Well except that new ones are much, much cheaper to run and don’t dump damp warm air all over the place.
Of course depends on where the exit point is
Its one of those conflicts, like throwing away incandescent 60-100w lamps to fit LED, sooner you start the savings begin.
That’s how I understood it too. Shortest horizontal run - output vent is normally lower corner
Always difficult to do comparisons - looking at ao.com (I am in the in the UK after all) one can pick up a heat pump model as low as £349 which is not actually that much more that the cheapest traditional model of the same size (which is £279).
Savings depend on how much you use it, ao reckon 585hWh/yr for the normal model and 295kWh/yr for the heat pump (2 and a bit loads a week, roughly) - saving 290kWh a year.

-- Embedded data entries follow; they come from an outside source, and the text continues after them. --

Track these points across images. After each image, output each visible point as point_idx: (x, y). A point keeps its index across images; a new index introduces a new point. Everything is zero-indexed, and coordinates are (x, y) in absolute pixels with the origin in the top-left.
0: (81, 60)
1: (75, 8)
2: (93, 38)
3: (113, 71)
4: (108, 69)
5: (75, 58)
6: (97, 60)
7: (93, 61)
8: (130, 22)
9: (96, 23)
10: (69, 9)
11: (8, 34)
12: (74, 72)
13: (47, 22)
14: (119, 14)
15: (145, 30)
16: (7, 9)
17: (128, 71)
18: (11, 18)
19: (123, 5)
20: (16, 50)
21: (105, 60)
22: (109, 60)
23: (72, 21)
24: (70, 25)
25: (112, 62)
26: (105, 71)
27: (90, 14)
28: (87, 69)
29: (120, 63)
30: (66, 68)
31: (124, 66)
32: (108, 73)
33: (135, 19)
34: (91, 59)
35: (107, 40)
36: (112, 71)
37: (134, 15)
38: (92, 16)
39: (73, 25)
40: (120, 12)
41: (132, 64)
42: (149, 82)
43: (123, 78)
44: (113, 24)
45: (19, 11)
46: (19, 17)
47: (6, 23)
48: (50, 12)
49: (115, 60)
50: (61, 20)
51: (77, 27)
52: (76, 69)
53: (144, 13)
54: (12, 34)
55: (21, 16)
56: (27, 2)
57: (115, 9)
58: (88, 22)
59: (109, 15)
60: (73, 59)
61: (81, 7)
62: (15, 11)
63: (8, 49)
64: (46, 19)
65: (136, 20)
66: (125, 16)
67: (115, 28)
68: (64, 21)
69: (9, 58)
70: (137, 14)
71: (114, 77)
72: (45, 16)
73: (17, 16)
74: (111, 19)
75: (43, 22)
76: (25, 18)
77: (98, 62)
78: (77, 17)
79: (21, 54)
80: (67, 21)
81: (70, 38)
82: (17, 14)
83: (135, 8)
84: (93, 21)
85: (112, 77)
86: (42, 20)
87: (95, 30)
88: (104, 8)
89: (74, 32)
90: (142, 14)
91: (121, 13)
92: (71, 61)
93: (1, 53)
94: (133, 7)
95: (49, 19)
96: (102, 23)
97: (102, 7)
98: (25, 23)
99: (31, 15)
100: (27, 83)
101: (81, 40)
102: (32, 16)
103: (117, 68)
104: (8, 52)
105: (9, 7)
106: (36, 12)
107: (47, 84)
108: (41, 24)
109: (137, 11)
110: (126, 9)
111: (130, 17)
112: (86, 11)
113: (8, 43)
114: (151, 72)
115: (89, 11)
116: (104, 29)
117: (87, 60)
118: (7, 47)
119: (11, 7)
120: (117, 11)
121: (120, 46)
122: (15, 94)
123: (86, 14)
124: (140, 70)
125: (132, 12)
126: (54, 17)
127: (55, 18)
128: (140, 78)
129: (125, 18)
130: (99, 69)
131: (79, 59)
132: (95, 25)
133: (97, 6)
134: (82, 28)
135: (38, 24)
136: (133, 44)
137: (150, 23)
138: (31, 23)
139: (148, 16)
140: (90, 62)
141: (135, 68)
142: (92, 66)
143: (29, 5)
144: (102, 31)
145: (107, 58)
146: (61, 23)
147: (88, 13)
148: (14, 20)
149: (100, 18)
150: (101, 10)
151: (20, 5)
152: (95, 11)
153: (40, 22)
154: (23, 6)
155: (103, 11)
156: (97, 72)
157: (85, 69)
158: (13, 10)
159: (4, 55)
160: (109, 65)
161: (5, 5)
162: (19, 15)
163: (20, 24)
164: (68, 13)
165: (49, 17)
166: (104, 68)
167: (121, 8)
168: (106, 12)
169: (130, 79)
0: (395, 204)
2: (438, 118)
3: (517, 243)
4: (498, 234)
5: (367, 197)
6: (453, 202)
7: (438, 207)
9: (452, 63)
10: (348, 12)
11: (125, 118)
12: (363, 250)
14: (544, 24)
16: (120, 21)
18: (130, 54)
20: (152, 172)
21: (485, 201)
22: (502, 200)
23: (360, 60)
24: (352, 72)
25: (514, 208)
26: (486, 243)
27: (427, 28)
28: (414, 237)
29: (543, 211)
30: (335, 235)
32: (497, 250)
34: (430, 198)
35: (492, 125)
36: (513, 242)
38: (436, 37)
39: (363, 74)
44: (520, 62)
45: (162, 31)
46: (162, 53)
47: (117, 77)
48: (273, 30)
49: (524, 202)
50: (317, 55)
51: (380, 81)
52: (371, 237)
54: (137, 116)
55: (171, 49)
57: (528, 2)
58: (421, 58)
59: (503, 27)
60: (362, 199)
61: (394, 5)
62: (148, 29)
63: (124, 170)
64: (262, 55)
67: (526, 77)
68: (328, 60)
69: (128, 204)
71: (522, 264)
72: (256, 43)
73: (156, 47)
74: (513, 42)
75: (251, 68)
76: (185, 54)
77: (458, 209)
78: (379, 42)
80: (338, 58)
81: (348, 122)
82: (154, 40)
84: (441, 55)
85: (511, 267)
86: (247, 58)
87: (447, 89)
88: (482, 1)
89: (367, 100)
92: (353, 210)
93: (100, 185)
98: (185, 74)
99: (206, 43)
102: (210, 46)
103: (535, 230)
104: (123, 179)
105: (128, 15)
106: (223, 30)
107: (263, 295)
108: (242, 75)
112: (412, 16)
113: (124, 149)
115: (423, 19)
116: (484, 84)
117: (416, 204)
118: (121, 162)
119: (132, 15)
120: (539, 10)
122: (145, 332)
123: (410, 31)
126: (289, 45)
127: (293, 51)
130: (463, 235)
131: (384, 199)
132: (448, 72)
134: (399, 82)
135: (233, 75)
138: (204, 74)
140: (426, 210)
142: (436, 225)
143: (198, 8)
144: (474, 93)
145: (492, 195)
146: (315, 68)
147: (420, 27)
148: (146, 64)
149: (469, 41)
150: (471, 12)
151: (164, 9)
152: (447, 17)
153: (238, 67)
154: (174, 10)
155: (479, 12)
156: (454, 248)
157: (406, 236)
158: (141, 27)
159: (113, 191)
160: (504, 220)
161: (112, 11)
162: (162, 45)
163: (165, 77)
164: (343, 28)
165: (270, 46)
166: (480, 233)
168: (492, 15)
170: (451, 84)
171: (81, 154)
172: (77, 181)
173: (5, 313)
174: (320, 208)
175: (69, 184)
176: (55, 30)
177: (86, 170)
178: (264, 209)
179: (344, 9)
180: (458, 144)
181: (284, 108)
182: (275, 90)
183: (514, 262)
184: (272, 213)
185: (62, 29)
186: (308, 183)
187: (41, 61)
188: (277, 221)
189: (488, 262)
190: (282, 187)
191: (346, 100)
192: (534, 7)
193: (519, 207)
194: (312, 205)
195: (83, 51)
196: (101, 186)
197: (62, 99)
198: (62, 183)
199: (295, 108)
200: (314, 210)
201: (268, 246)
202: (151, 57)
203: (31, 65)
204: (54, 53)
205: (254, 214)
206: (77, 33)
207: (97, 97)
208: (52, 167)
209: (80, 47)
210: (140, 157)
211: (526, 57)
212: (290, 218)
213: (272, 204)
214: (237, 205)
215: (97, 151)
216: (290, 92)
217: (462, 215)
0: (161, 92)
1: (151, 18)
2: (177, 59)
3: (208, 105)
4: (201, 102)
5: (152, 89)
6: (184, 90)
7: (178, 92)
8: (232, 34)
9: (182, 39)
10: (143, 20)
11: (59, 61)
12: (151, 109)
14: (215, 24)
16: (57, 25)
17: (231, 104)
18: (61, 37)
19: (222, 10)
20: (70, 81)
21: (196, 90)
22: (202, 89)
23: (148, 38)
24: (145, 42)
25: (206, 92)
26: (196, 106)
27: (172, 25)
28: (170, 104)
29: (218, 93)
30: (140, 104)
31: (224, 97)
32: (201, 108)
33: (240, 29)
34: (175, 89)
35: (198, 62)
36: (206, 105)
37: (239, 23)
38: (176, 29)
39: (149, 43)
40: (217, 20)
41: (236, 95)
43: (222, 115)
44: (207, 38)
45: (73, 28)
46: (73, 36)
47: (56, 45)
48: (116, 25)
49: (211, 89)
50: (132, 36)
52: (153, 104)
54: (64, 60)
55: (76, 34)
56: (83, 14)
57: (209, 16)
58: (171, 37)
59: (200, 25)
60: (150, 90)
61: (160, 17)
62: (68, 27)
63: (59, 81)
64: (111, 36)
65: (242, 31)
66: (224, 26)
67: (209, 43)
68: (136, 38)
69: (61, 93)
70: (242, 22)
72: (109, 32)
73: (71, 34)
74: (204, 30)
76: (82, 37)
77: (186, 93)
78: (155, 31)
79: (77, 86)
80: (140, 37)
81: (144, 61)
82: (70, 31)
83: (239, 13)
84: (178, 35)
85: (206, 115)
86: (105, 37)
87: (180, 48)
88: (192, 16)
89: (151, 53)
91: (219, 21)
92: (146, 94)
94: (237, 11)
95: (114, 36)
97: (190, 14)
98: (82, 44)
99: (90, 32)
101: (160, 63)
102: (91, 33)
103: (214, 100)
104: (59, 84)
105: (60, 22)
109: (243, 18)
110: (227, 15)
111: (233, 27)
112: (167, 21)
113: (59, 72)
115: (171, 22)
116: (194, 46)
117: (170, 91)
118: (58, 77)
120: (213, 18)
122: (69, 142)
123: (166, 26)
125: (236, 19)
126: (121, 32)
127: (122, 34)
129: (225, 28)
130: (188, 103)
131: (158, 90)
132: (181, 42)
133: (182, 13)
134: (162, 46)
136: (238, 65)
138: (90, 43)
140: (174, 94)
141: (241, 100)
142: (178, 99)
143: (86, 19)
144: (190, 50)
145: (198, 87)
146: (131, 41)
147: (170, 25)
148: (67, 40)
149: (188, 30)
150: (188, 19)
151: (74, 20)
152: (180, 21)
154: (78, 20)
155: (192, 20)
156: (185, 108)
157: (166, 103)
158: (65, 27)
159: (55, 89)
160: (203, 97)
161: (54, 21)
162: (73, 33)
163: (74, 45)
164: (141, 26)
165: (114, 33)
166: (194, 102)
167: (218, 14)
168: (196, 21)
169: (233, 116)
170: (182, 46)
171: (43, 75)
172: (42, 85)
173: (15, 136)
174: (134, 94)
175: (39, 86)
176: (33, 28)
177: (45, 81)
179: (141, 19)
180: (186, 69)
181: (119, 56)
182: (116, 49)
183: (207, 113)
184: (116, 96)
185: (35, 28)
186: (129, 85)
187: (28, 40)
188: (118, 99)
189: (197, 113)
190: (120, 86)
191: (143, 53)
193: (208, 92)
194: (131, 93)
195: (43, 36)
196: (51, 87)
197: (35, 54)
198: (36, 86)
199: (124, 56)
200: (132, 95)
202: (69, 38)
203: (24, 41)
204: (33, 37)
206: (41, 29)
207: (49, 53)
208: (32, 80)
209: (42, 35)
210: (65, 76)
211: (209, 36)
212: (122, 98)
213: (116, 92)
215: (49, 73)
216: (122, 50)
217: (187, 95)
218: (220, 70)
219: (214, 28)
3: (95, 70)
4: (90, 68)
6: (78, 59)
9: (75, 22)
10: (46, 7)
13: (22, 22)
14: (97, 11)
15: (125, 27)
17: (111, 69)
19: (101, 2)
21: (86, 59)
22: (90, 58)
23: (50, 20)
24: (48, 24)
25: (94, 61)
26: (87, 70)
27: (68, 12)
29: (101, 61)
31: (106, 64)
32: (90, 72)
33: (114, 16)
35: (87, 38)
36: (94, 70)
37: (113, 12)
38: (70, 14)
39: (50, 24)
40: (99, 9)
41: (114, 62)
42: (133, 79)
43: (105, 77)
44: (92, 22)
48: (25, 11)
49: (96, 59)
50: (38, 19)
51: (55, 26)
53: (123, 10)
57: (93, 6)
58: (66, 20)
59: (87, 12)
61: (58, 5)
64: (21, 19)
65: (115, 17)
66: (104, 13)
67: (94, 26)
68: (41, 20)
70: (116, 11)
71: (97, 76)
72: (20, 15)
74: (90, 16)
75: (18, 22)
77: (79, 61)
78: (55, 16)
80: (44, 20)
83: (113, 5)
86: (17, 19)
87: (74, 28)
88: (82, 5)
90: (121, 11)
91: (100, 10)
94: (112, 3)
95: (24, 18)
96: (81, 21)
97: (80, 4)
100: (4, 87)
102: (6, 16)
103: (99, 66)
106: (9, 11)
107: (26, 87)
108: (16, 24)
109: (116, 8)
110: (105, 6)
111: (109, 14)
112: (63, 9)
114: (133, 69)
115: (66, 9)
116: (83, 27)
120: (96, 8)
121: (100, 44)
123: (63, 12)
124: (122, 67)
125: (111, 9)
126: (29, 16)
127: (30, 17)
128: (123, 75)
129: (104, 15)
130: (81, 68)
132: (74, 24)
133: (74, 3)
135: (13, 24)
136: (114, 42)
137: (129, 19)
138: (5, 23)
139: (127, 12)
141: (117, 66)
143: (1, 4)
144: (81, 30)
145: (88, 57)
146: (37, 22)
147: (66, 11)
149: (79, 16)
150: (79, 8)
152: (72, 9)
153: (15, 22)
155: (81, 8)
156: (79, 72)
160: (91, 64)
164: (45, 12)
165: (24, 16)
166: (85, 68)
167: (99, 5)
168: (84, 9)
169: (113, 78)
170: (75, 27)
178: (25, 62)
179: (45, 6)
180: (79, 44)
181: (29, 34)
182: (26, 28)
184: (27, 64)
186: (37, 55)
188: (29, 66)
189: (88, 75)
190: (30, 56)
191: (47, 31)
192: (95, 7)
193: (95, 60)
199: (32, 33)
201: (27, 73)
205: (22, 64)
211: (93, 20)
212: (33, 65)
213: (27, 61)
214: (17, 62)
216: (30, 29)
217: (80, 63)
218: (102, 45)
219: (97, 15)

If you are on tariff bleu that’s just shy of 73€** or £61 so you’ll have to be using it for slightly over a year to break even.
Of course if the equation is existing machine = £0 additional layout vs new machine=£350 layout then you will have to hope it doesn’t die in the next 5 years and 9 months (approx) to make a “profit”. Given that tumble dryers are not famed for their longevity this might be a stretch too far.
Which is why the the move to “greener” solutions is doomed in the short term (and therefore perpetually doomed in the long term).
**: I know I know, comparing English apples and French onions - but EDF prices are easy to find and apply to the whole of France. Would that were true of UK electricity prices.
Lets not forget the cost of putting a hole through the wall and making it look nice.